> **SOURCE DATA**:
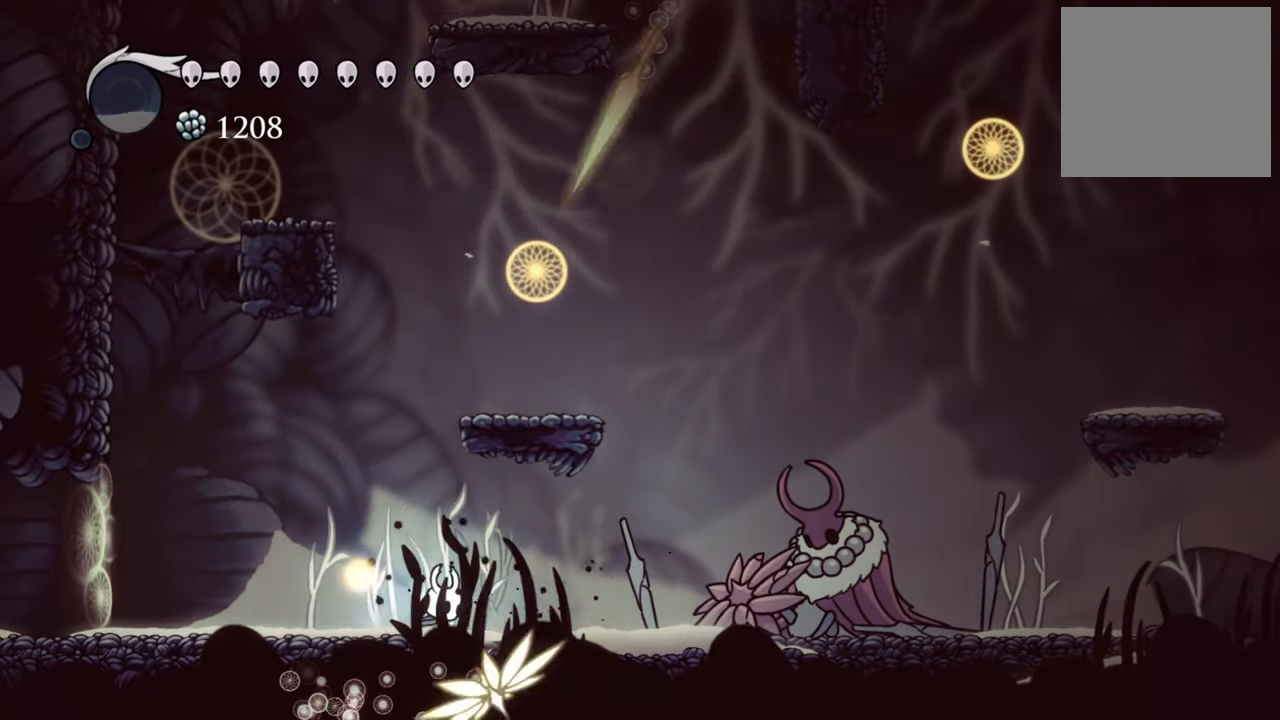
{"buttons": ["DPAD_RIGHT"], "events": [[60, "R2", "down"], [300, "R2", "up"]]}
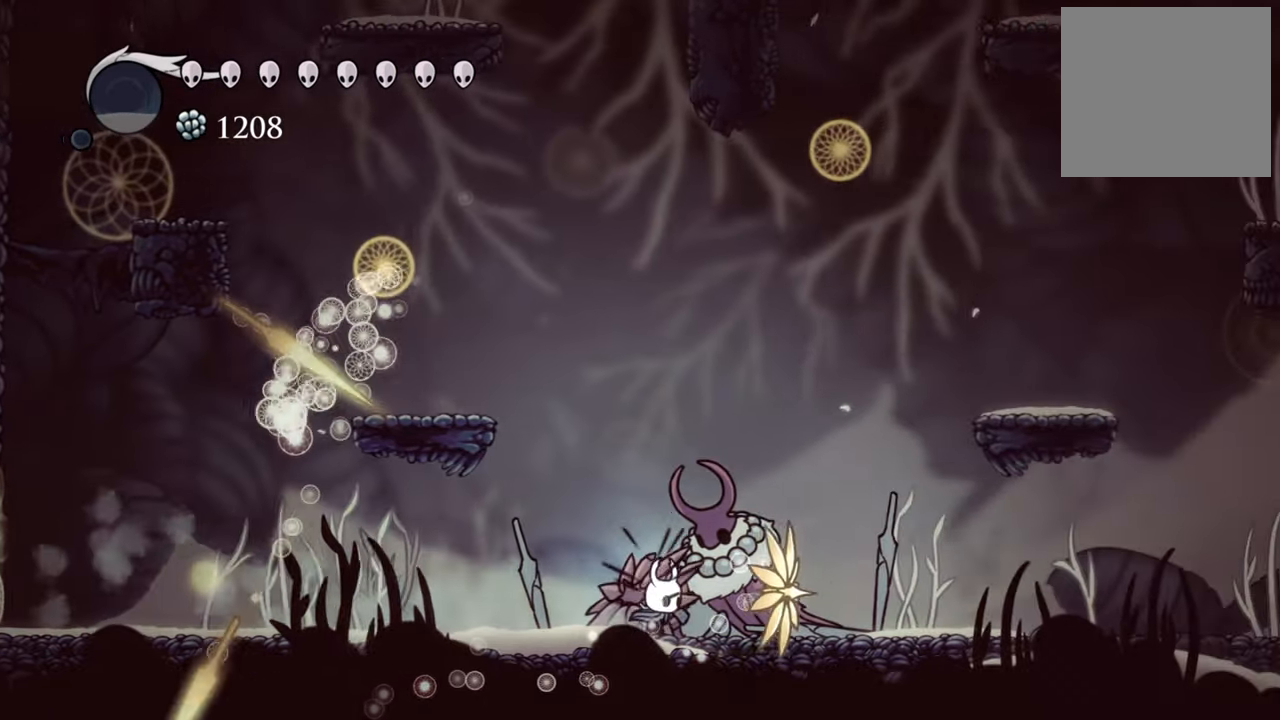
{"buttons": [], "events": [[260, "DPAD_RIGHT", "up"]]}
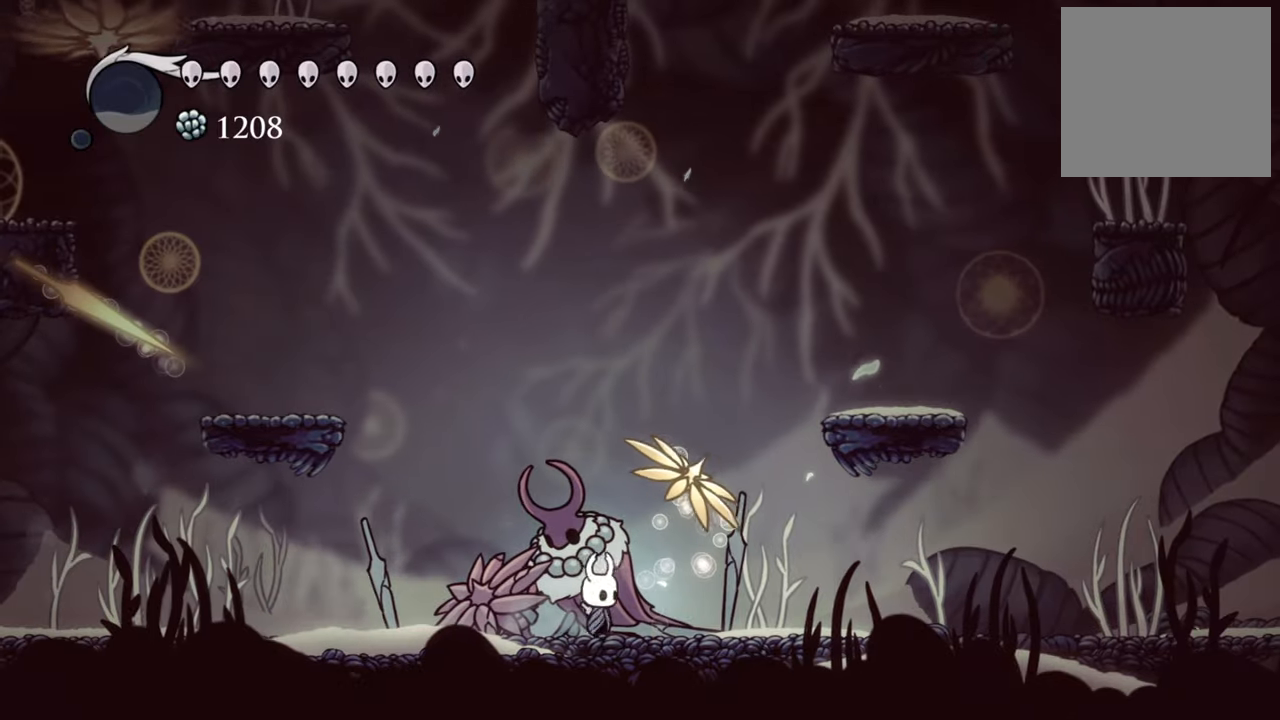
{"buttons": ["DPAD_LEFT"], "events": [[20, "DPAD_LEFT", "down"], [140, "R2", "down"], [420, "R2", "up"]]}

> **WHAT YOU HAVE TO DO**:
Output the listing unchanged, pictures excluded.

> **WRITTEN SOLUTION**:
{"buttons": ["DPAD_RIGHT"], "events": [[60, "R2", "down"], [300, "R2", "up"]]}
{"buttons": [], "events": [[260, "DPAD_RIGHT", "up"]]}
{"buttons": ["DPAD_LEFT"], "events": [[20, "DPAD_LEFT", "down"], [140, "R2", "down"], [420, "R2", "up"]]}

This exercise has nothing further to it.